We first focus on a situation where
the array is ${static}$, i.e.,
the array values are never updated between the queries.
In this case, it suffices to construct
a static data structure that tells us
the answer for any possible query.
### one-dimensional Sum Queries
利用Prefix Sum Array(前缀和)快速算出結果。
這是原本的array:
![](https://i.imgur.com/j6Uk5QH.png)
這是prefix sum array:
![](https://i.imgur.com/RKTSf89.png)
其公式為:
\begin{array}{lcl}
\texttt{sum}_q(a,b) = \texttt{sum}_q(0,b) - \texttt{sum}_q(0,a-1)
\end{array}
By defining $\texttt{sum}_q(0,-1)=0$,
我們先以 $range[3,6]$ 作為範例:
![](https://i.imgur.com/3CZ7TKZ.png)
In this case $\texttt{sum}_q(3,6)=8+6+1+4=19$.

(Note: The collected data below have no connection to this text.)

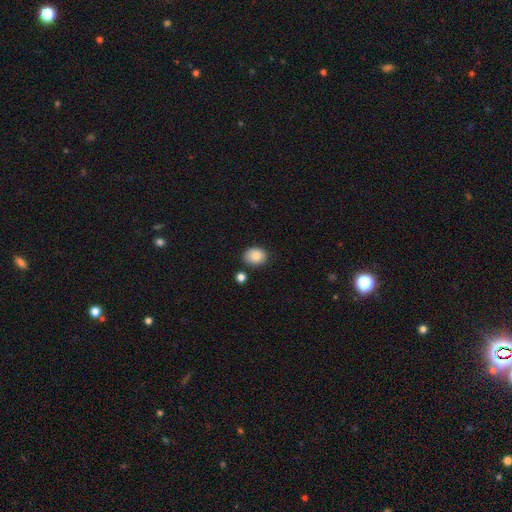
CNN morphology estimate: Smooth or featured? smooth (85%)
How rounded? in between (60%)
Merging? none (79%)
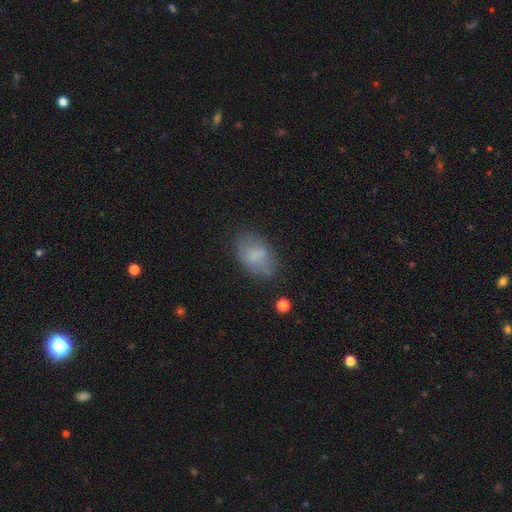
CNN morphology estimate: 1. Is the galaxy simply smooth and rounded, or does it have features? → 74% smooth, 17% featured or disk, 9% star or artifact.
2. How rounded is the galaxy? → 88% in between, 11% round, 2% cigar-shaped.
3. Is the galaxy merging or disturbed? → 64% none, 24% minor disturbance, 9% major disturbance, 3% merger.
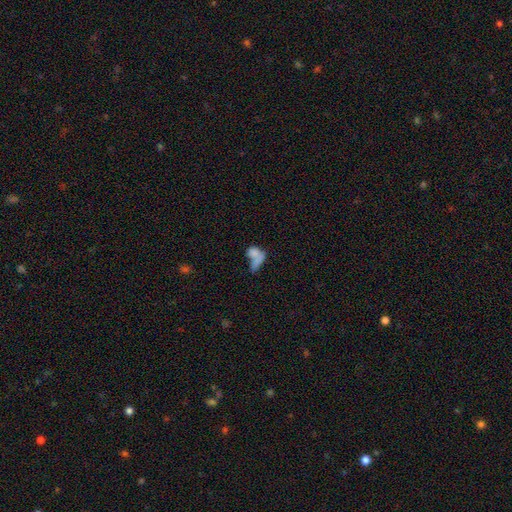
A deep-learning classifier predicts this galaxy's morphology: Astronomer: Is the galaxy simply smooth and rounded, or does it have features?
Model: smooth — 69%.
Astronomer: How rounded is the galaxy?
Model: in between — 73%.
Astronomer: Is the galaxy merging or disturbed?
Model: merger — 47%.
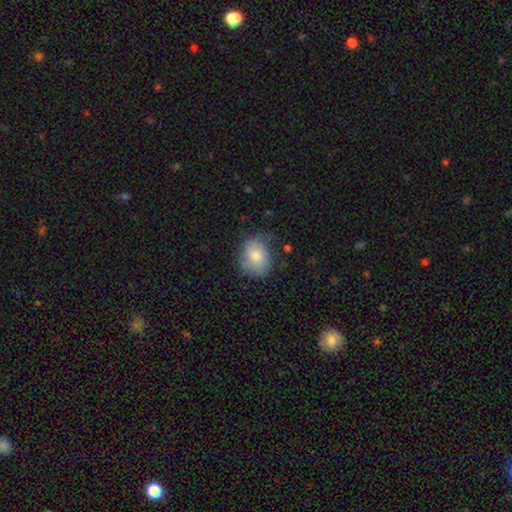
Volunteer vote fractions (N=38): Morphology: type=smooth (84%); roundness=round (62%); merging=none (51%).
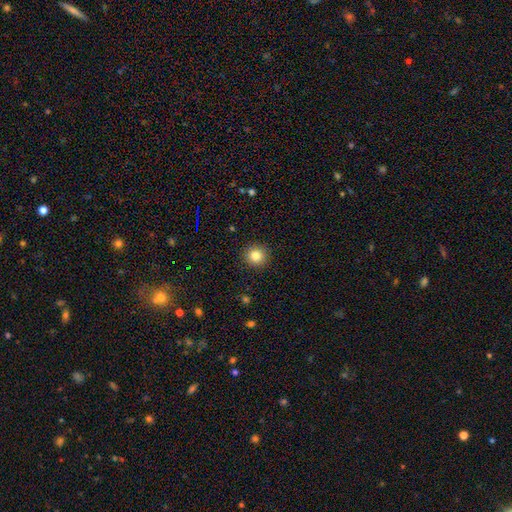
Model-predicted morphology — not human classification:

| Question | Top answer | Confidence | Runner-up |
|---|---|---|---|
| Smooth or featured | smooth | 83% | star or artifact (11%) |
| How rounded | round | 93% | in between (6%) |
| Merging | none | 92% | minor disturbance (5%) |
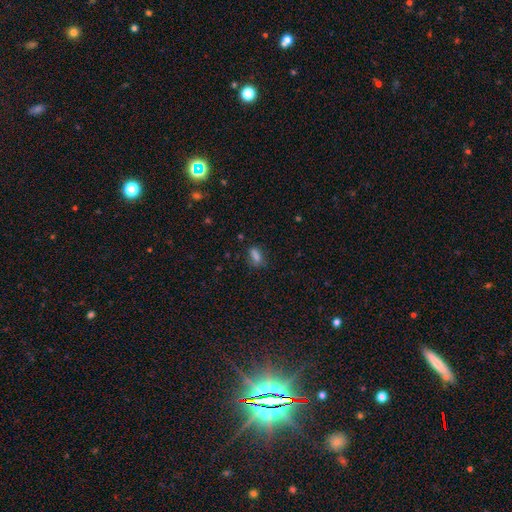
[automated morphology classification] smooth-or-featured: smooth: 77% | star or artifact: 15% | featured or disk: 8%
  how-rounded: in between: 76% | cigar-shaped: 14% | round: 9%
  merging: none: 69% | minor disturbance: 21% | major disturbance: 7% | merger: 3%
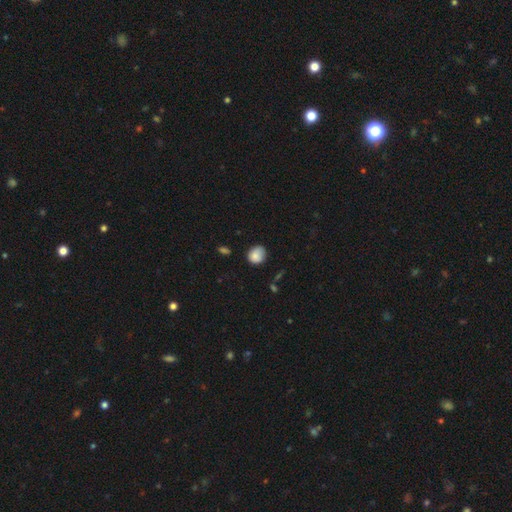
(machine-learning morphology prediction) Overall: smooth (84%). How rounded: round (76%). Merging: none (69%).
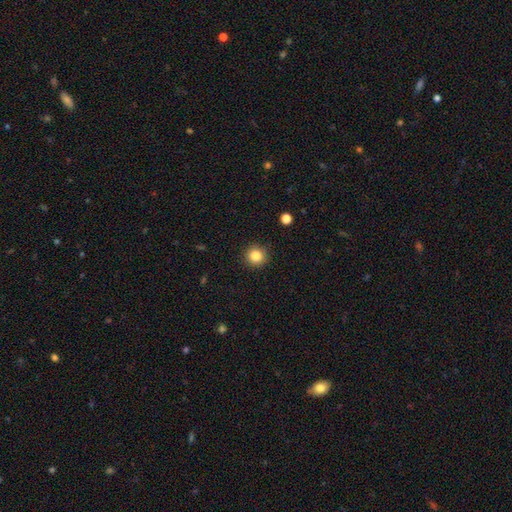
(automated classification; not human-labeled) smooth-or-featured: smooth: 84% | star or artifact: 11% | featured or disk: 5%
  how-rounded: round: 94% | in between: 5% | cigar-shaped: 1%
  merging: none: 91% | minor disturbance: 6% | major disturbance: 2% | merger: 1%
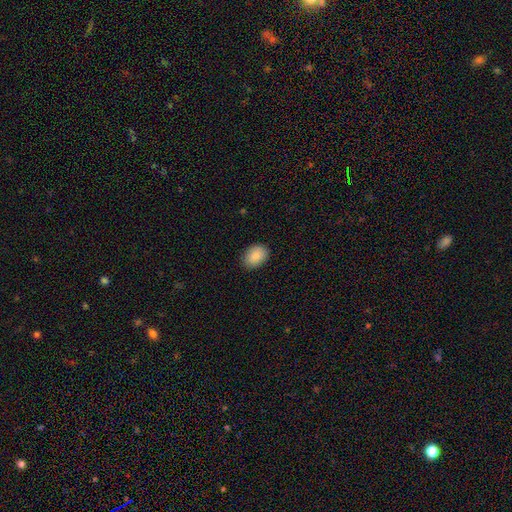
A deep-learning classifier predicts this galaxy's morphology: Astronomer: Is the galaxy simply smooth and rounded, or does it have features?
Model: smooth — 88%.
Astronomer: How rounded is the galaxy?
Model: in between — 79%.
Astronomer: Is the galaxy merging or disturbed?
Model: none — 88%.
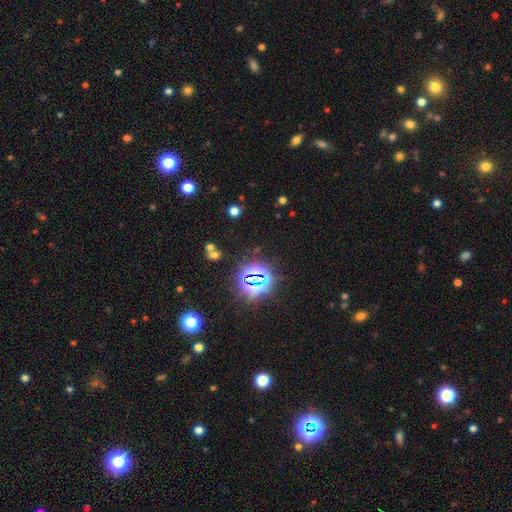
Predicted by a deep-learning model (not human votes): Q: Smooth or featured?
A: star or artifact (75%); runner-up: smooth (18%)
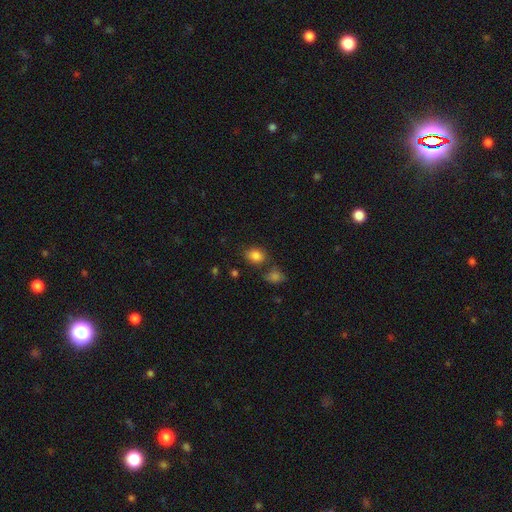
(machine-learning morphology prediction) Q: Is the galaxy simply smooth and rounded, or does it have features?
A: smooth — 84%.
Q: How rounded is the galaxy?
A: in between — 59%.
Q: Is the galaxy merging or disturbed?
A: none — 71%.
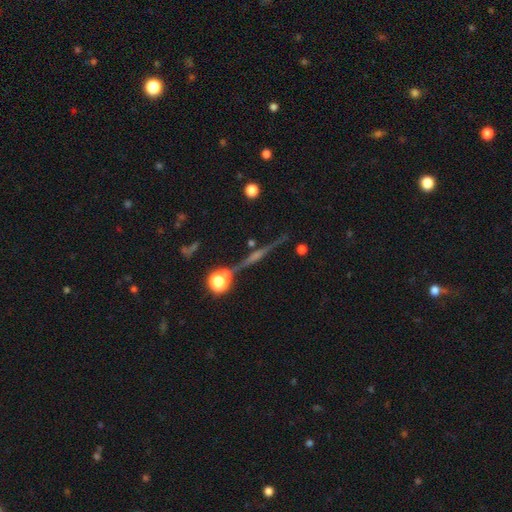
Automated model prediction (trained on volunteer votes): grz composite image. It shows a featured or disk galaxy (74%) viewed edge-on (97%) with a rounded central bulge (63%). Merging: none (86%).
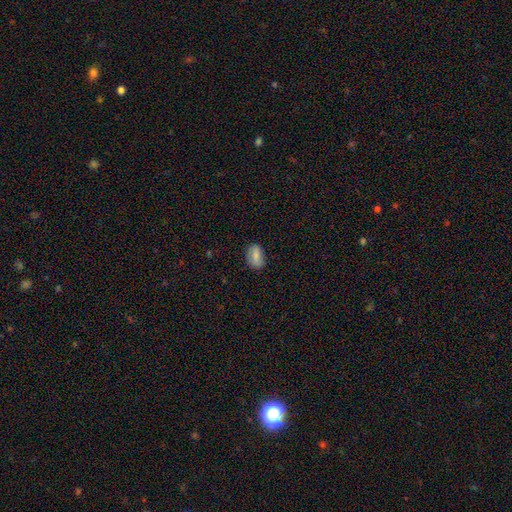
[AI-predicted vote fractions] smooth_or_featured: smooth (p=0.71) [alt: featured or disk p=0.20]
how_rounded: in between (p=0.85) [alt: round p=0.12]
merging: none (p=0.79) [alt: minor disturbance p=0.16]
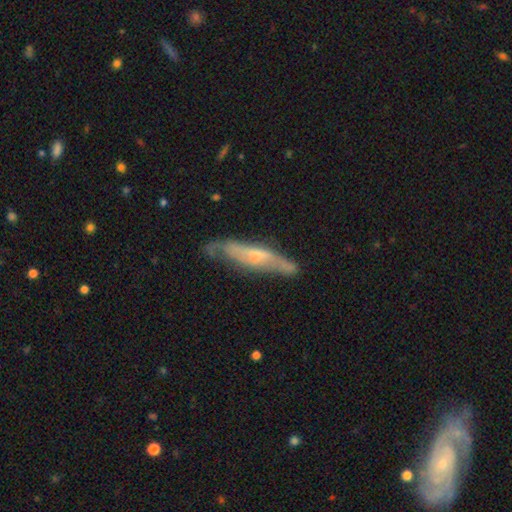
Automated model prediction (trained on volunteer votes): smooth_or_featured: featured or disk (p=0.66) [alt: smooth p=0.28]
disk_edge_on: yes (p=0.65) [alt: no p=0.35]
merging: none (p=0.69) [alt: minor disturbance p=0.23]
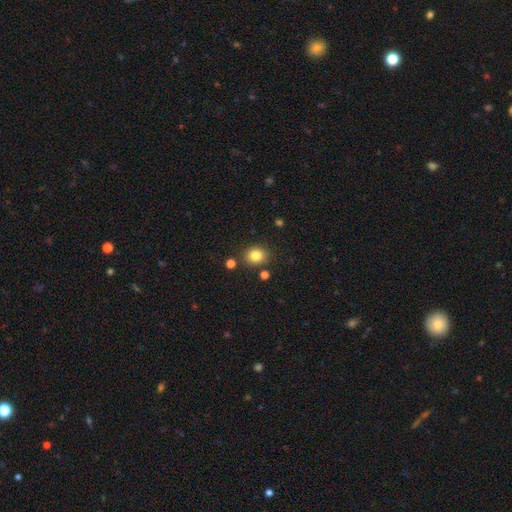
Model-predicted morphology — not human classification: Overall: smooth (82%). How rounded: round (74%). Merging: none (83%).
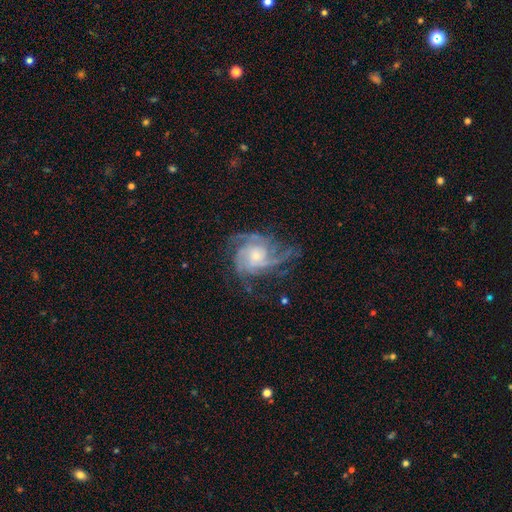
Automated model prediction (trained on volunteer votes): Q: Smooth or featured?
A: featured or disk (88%); runner-up: smooth (6%)
Q: Edge-on disk?
A: no (98%); runner-up: yes (2%)
Q: Bar?
A: no (72%); runner-up: weak (24%)
Q: Spiral arms?
A: yes (97%); runner-up: no (3%)
Q: Spiral winding?
A: tight (49%); runner-up: medium (41%)
Q: Spiral arm count?
A: 3 (37%); runner-up: 4 (21%)
Q: Bulge size?
A: small (47%); runner-up: moderate (41%)
Q: Merging?
A: none (63%); runner-up: minor disturbance (20%)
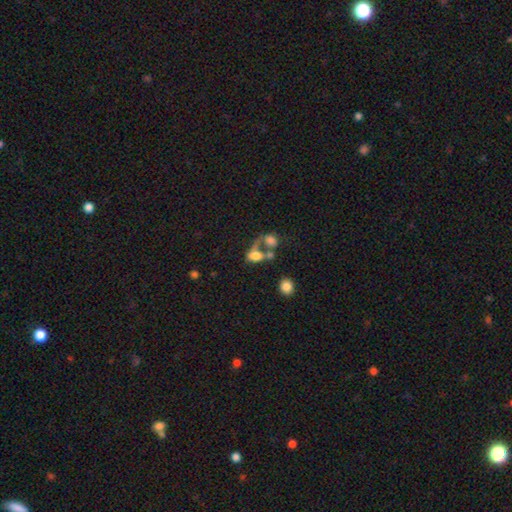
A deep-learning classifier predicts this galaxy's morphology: A smooth galaxy with no disk features (66%) that is in between round and cigar-shaped (76%). Merging: merger (52%).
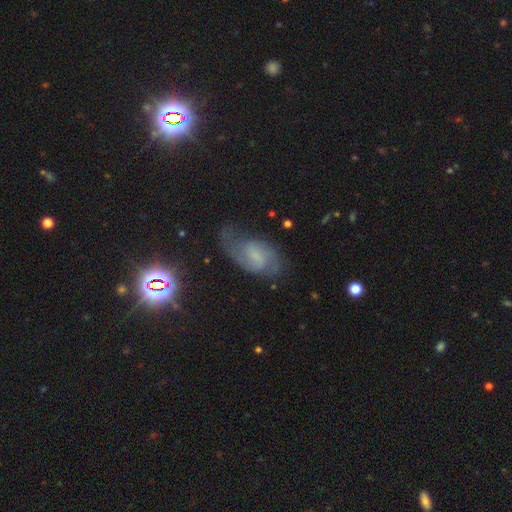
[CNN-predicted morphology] type=featured or disk (68%); edge-on=no (96%); bar=weak (53%); spiral arms=yes (93%); winding=medium (49%); arm count=2 (77%); bulge=none (42%); merging=none (60%).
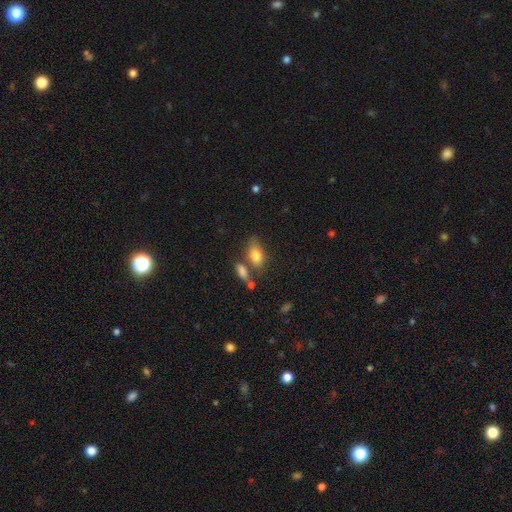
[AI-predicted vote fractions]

![](https://i.imgur.com/94XBjHx.png)
Thus, $\texttt{sum}_q(3,6)=\texttt{sum}_q(0,6)-\texttt{sum}_q(0,2)=27-8=19$.
### two-dimensional prefix sum array
這邊我們可以延伸到二維的範例:
![](https://i.imgur.com/leEdVPx.png)
The sum of the gray subarray can be calculated
using the formula
A:黃 B:橘 C:綠 D:藍
\begin{array}{lcl}
S(A) - S(B) - S(C) + S(D)
\end{array}
$S(X)$ 為從左上角到位置$X$的框框範圍。
where $S(X)$ denotes the sum of values in a rectangular
subarray from the **upper-left corner**
to the position of $X$.
## Minimum queries $O(nlogn)$
我們採用sparse table做法。
Sparse Table 的預處理是建立一個二維陣列 $\textrm{min}_q(a,b)$,其中 $\textrm{min}_q(a,b)$ 代表編號在 $(a, b)$ 範圍內所有數的最小值。這樣一來空間複雜度 preprocessing $O(N log N)$。
The idea is to precalculate all values of
$\textrm{min}_q(a,b)$ where
$b-a+1$ (the length of the range) is a power of two.
For example, for the array
![](https://i.imgur.com/lk9SRsY.png)
這邊可以當作建table的樹高為$O(logn)$,以這題來說小table元素範圍分別為 1 ,2 ,4 ...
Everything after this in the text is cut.